[Pre-RFC] Implicit number type widening

djc · June 30, 2019, 9:48am

As I wrote in my previous post:

Although the trait implementations maybe don't really implicitly coerce, I think the behavior is sufficiently similar that we can discuss them in a similar way? Or do you see important differences? Also I think my refined proposal above in that case still explains what we're trying to achieve, although I suppose it could be more explicit in pointing to trait implementations as a solution. (Your reasoning about turning Index implementations into try_from() calls makes the tradeoffs in the Indexing scenario much clearer to me -- thanks.)

Also, my motivating use case originally was mostly about the Store scenario, which I don't think is covered by the suggestions of trait implementations.

In my refined proposal, I don't think it would happen like this. Since x, y and z are explicitly typed as u8, the calculation would happen over u8 and only at the point of storing into Foo.0 a coercion to i32 would trigger -- so this should be perfectly safe.

That is a downside. On the other hand, mistaken casts can already easily cause problems without this proposal. Part of the idea here is to make the use of as less necessary in safe cases, so that unsafe cases "stick out" more.

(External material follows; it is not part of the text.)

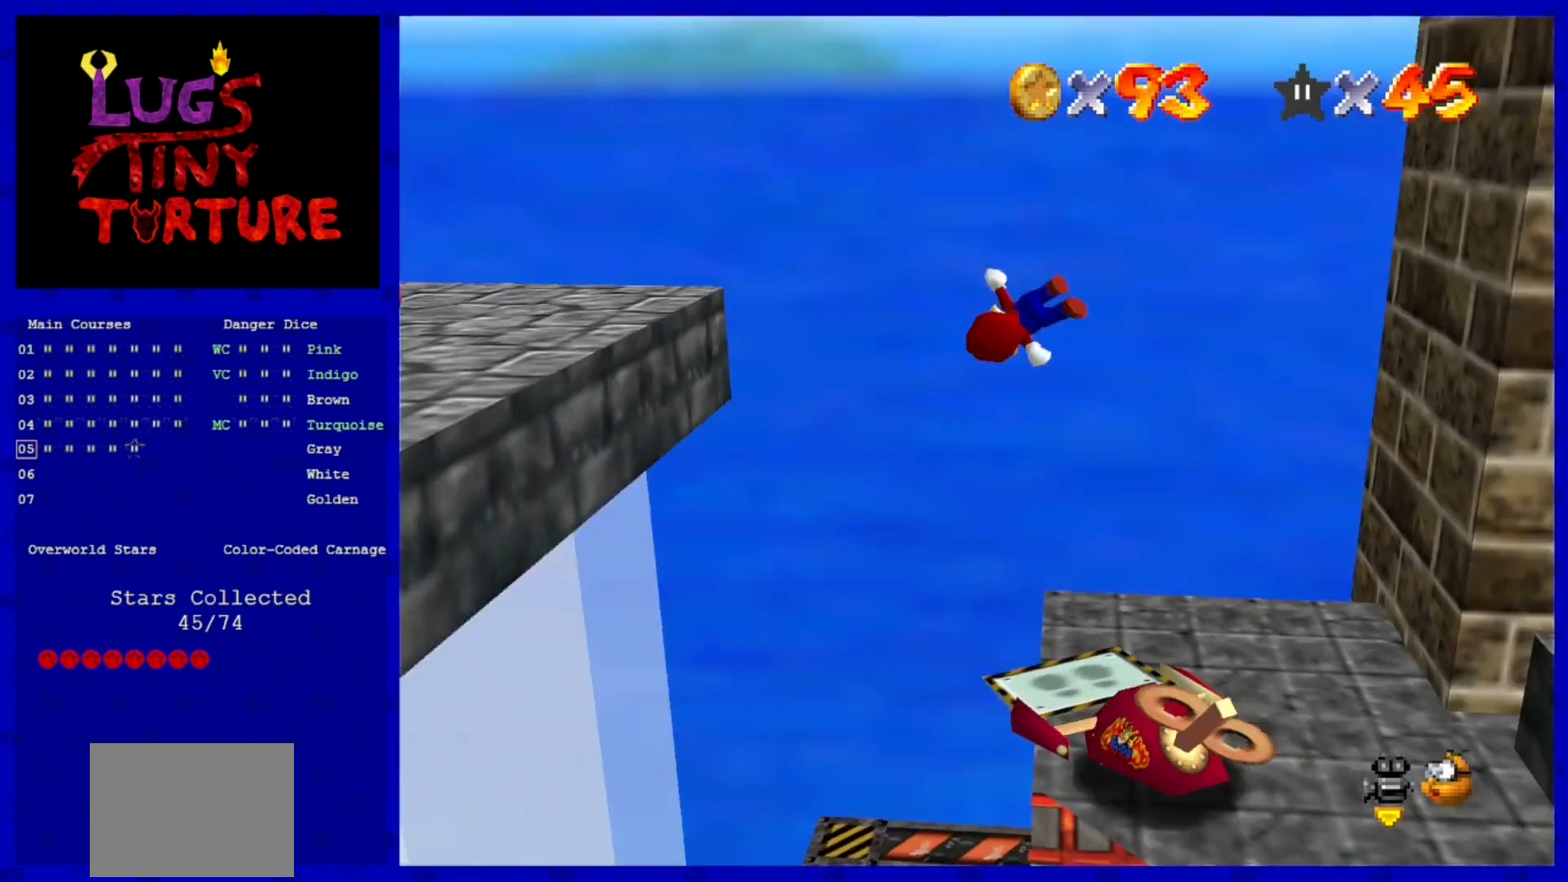
{"dt_ms": 480, "buttons": [], "left_stick": "down-left", "events": [[360, "left_stick", "down-left"], [400, "A", "up"]]}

felix.s · June 30, 2019, 10:43am

This ordering surprises me a bit, since the intended semantics of polymorphic indexing (if an index cannot be converted to usize, treat it as out-of-bounds) seem more obvious and unambiguous than that of arbitrary arithmetic, where you have the problem I raised, that widening does not strictly speaking commute with arithmetic operations.

If you're in a situation where you need to compare bit representations of two values, you shouldn't use signed integer types for them. Signed integer types are exactly what they say on the tin: types that represent integers.

I don't think that is a very good argument: if you do mix them up with implicit widening, you'll still get a type error when fitting the 'count' argument into the 'byte' parameter, because it seems unlikely we'll have an implicit usize → u8 conversion.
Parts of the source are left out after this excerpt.